- Directed by: Valerio Andrei
- Written by: Cristiana Farina; Luca Monesi;
- Produced by: Roberto Alchimede; Rita Rusic Company;
- Starring: Martina Stella; Cesare Cremonini; Denis Fasolo; Andrea Ascolese; Chiara Sani;
- Music by: Cesare Cremonini
- Production companies: Rita Rusic Company; Movieweb S.p.a.;
- Distributed by: Columbia TriStar Films Italia
- Release date: 25 January 2002 (Italy);
- Running time: 95 minutes
- Country: Italy
- Language: Italian

= Un amore perfetto =

Un amore perfetto is a 2002 Italian romantic comedy film directed by Valerio Andrei. It stars Cesare Cremonini at his fim debut, who at the time was the lead singer of Italian music group Lùnapop; Martina Stella, and Denis Fasolo.

==Plot==
Ceghe (Cremonini) and Berni (Fasolo) are close friends who are both uneasily transitioning into their adult lives. They meet Laura (Stella) one evening at a nightclub, and the three rapidly become a close group who share "a perfect love." However, romantic impulses between Laura and each of the two men eventually threaten to tear the old friends apart.

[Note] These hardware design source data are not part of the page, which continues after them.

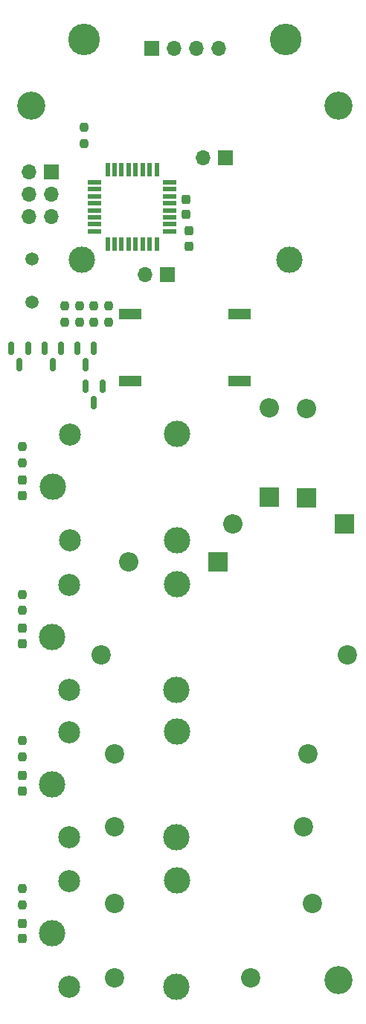
<source format=gbr>
%TF.GenerationSoftware,KiCad,Pcbnew,8.0.8-8.0.8-0~ubuntu24.04.1*%
%TF.CreationDate,2025-03-23T19:57:33+01:00*%
%TF.ProjectId,teaser,74656173-6572-42e6-9b69-6361645f7063,rev?*%
%TF.SameCoordinates,Original*%
%TF.FileFunction,Soldermask,Top*%
%TF.FilePolarity,Negative*%
%FSLAX46Y46*%
G04 Gerber Fmt 4.6, Leading zero omitted, Abs format (unit mm)*
G04 Created by KiCad (PCBNEW 8.0.8-8.0.8-0~ubuntu24.04.1) date 2025-03-23 19:57:33*
%MOMM*%
%LPD*%
G01*
G04 APERTURE LIST*
G04 Aperture macros list*
%AMRoundRect*
0 Rectangle with rounded corners*
0 $1 Rounding radius*
0 $2 $3 $4 $5 $6 $7 $8 $9 X,Y pos of 4 corners*
0 Add a 4 corners polygon primitive as box body*
4,1,4,$2,$3,$4,$5,$6,$7,$8,$9,$2,$3,0*
0 Add four circle primitives for the rounded corners*
1,1,$1+$1,$2,$3*
1,1,$1+$1,$4,$5*
1,1,$1+$1,$6,$7*
1,1,$1+$1,$8,$9*
0 Add four rect primitives between the rounded corners*
20,1,$1+$1,$2,$3,$4,$5,0*
20,1,$1+$1,$4,$5,$6,$7,0*
20,1,$1+$1,$6,$7,$8,$9,0*
20,1,$1+$1,$8,$9,$2,$3,0*%
G04 Aperture macros list end*
%ADD10RoundRect,0.150000X-0.150000X0.587500X-0.150000X-0.587500X0.150000X-0.587500X0.150000X0.587500X0*%
%ADD11R,1.700000X1.700000*%
%ADD12O,1.700000X1.700000*%
%ADD13RoundRect,0.237500X-0.237500X0.300000X-0.237500X-0.300000X0.237500X-0.300000X0.237500X0.300000X0*%
%ADD14RoundRect,0.237500X0.237500X-0.250000X0.237500X0.250000X-0.237500X0.250000X-0.237500X-0.250000X0*%
%ADD15RoundRect,0.237500X-0.237500X0.250000X-0.237500X-0.250000X0.237500X-0.250000X0.237500X0.250000X0*%
%ADD16C,3.600000*%
%ADD17R,1.600000X0.550000*%
%ADD18R,0.550000X1.600000*%
%ADD19C,3.000000*%
%ADD20C,2.500000*%
%ADD21RoundRect,0.237500X0.237500X-0.300000X0.237500X0.300000X-0.237500X0.300000X-0.237500X-0.300000X0*%
%ADD22RoundRect,0.237500X0.237500X-0.287500X0.237500X0.287500X-0.237500X0.287500X-0.237500X-0.287500X0*%
%ADD23C,3.200000*%
%ADD24C,1.500000*%
%ADD25R,2.200000X2.200000*%
%ADD26O,2.200000X2.200000*%
%ADD27R,2.500000X1.200000*%
%ADD28C,2.200000*%
G04 APERTURE END LIST*
D10*
%TO.C,Q3*%
X124650000Y-82600000D03*
X122750000Y-82600000D03*
X123700000Y-84475000D03*
%TD*%
D11*
%TO.C,J4*%
X147140000Y-60900000D03*
D12*
X144600000Y-60900000D03*
%TD*%
D13*
%TO.C,C4*%
X142600000Y-65637500D03*
X142600000Y-67362500D03*
%TD*%
D14*
%TO.C,R10*%
X130480000Y-79625000D03*
X130480000Y-77800000D03*
%TD*%
D15*
%TO.C,R12*%
X131000000Y-57487500D03*
X131000000Y-59312500D03*
%TD*%
D16*
%TO.C,J2*%
X154000000Y-47500000D03*
X131000000Y-47500000D03*
%TD*%
D17*
%TO.C,U3*%
X132250000Y-63700000D03*
X132250000Y-64500000D03*
X132250000Y-65300000D03*
X132250000Y-66100000D03*
X132250000Y-66900000D03*
X132250000Y-67700000D03*
X132250000Y-68500000D03*
X132250000Y-69300000D03*
D18*
X133700000Y-70750000D03*
X134500000Y-70750000D03*
X135300000Y-70750000D03*
X136100000Y-70750000D03*
X136900000Y-70750000D03*
X137700000Y-70750000D03*
X138500000Y-70750000D03*
X139300000Y-70750000D03*
D17*
X140750000Y-69300000D03*
X140750000Y-68500000D03*
X140750000Y-67700000D03*
X140750000Y-66900000D03*
X140750000Y-66100000D03*
X140750000Y-65300000D03*
X140750000Y-64500000D03*
X140750000Y-63700000D03*
D18*
X139300000Y-62250000D03*
X138500000Y-62250000D03*
X137700000Y-62250000D03*
X136900000Y-62250000D03*
X136100000Y-62250000D03*
X135300000Y-62250000D03*
X134500000Y-62250000D03*
X133700000Y-62250000D03*
%TD*%
D19*
%TO.C,K1*%
X127450000Y-98350000D03*
D20*
X129400000Y-104400000D03*
D19*
X141600000Y-104400000D03*
X141650000Y-92350000D03*
D20*
X129400000Y-92400000D03*
%TD*%
D14*
%TO.C,R8*%
X133800000Y-79612500D03*
X133800000Y-77787500D03*
%TD*%
D19*
%TO.C,K2*%
X127400000Y-132200000D03*
D20*
X129350000Y-138250000D03*
D19*
X141550000Y-138250000D03*
X141600000Y-126200000D03*
D20*
X129350000Y-126250000D03*
%TD*%
D15*
%TO.C,R17*%
X124030000Y-93775000D03*
X124030000Y-95600000D03*
%TD*%
D21*
%TO.C,C5*%
X143000000Y-70962500D03*
X143000000Y-69237500D03*
%TD*%
D22*
%TO.C,D14*%
X123980000Y-116187500D03*
X123980000Y-114437500D03*
%TD*%
D10*
%TO.C,Q1*%
X132150000Y-82600000D03*
X130250000Y-82600000D03*
X131200000Y-84475000D03*
%TD*%
D19*
%TO.C,K4*%
X127400000Y-115450000D03*
D20*
X129350000Y-121500000D03*
D19*
X141550000Y-121500000D03*
X141600000Y-109450000D03*
D20*
X129350000Y-109500000D03*
%TD*%
D23*
%TO.C,H2*%
X160000000Y-55000000D03*
%TD*%
D10*
%TO.C,Q4*%
X133100000Y-86900000D03*
X131200000Y-86900000D03*
X132150000Y-88775000D03*
%TD*%
D11*
%TO.C,SW1*%
X140550000Y-74200000D03*
D12*
X138010000Y-74200000D03*
%TD*%
D19*
%TO.C,K3*%
X127400000Y-149150000D03*
D20*
X129350000Y-155200000D03*
D19*
X141550000Y-155200000D03*
X141600000Y-143150000D03*
D20*
X129350000Y-143200000D03*
%TD*%
D22*
%TO.C,D15*%
X124000000Y-99375000D03*
X124000000Y-97625000D03*
%TD*%
D14*
%TO.C,R11*%
X128800000Y-79625000D03*
X128800000Y-77800000D03*
%TD*%
D10*
%TO.C,Q2*%
X128400000Y-82600000D03*
X126500000Y-82600000D03*
X127450000Y-84475000D03*
%TD*%
D22*
%TO.C,D12*%
X124000000Y-132937500D03*
X124000000Y-131187500D03*
%TD*%
D24*
%TO.C,Y1*%
X125100000Y-72440000D03*
X125100000Y-77320000D03*
%TD*%
D19*
%TO.C,J3*%
X130760000Y-72500000D03*
X154360000Y-72500000D03*
D11*
X138760000Y-48500000D03*
D12*
X141300000Y-48500000D03*
X143840000Y-48500000D03*
X146380000Y-48500000D03*
%TD*%
D25*
%TO.C,D4*%
X152100000Y-99500000D03*
D26*
X152100000Y-89340000D03*
%TD*%
D23*
%TO.C,H3*%
X160000000Y-154500000D03*
%TD*%
D15*
%TO.C,R16*%
X124000000Y-110587500D03*
X124000000Y-112412500D03*
%TD*%
D23*
%TO.C,H1*%
X125000000Y-55000000D03*
%TD*%
D15*
%TO.C,R15*%
X124000000Y-144087500D03*
X124000000Y-145912500D03*
%TD*%
D14*
%TO.C,R9*%
X132100000Y-79612500D03*
X132100000Y-77787500D03*
%TD*%
D27*
%TO.C,SW7*%
X136250000Y-86310000D03*
X148750000Y-86310000D03*
X136250000Y-78690000D03*
X148750000Y-78690000D03*
%TD*%
D22*
%TO.C,D13*%
X123990000Y-149762500D03*
X123990000Y-148012500D03*
%TD*%
D15*
%TO.C,R14*%
X124000000Y-127237500D03*
X124000000Y-129062500D03*
%TD*%
D25*
%TO.C,D5*%
X156300000Y-99580000D03*
D26*
X156300000Y-89420000D03*
%TD*%
D12*
%TO.C,J1*%
X124800000Y-67580000D03*
X127340000Y-67580000D03*
X124800000Y-65040000D03*
X127340000Y-65040000D03*
X124800000Y-62500000D03*
D11*
X127340000Y-62500000D03*
%TD*%
D28*
%TO.C,C10*%
X150000000Y-154250000D03*
X134500000Y-154250000D03*
%TD*%
D25*
%TO.C,D2*%
X160700000Y-102600000D03*
D26*
X148000000Y-102600000D03*
%TD*%
D28*
%TO.C,C11*%
X157000000Y-145750000D03*
X134500000Y-145750000D03*
%TD*%
%TO.C,C7*%
X156000000Y-137000000D03*
X134500000Y-137000000D03*
%TD*%
%TO.C,C12*%
X161000000Y-117500000D03*
X133000000Y-117500000D03*
%TD*%
%TO.C,C8*%
X156500000Y-128750000D03*
X134500000Y-128750000D03*
%TD*%
D25*
%TO.C,D7*%
X146300000Y-106900000D03*
D26*
X136140000Y-106900000D03*
%TD*%
M02*

</source>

As this scenario unfolds, Ceghe becomes aware of a lucrative opportunity to sell a valuable item possessed by guests of the hotel run by his parents. The circumstances and risks of the opportunity are unclear, but Ceghe becomes increasingly determined to make a fortune by stealing and selling the item.

==Cast==
- Martina Stella as Laura
- Cesare Cremonini as Cè
- Denis Fasolo as Berni
- Chiara Sani as Vicinona
- Maria Mazza as Betty
Rest of cast listed alphabetically:
- Andrea Ascolese as Nanna
- Piergiorgio Fasolo
- Mascia Foschi
- Evelina Manna
- Mauro Mercatali
- Elisabetta Rocchetti
- Luca Viale

==Reception==
Reviewers generally described the plot of Un amore perfetto as lightweight fare. They considered the film primarily a marketing vehicle, created to capitalize on the popularity of Cremonini and Stella.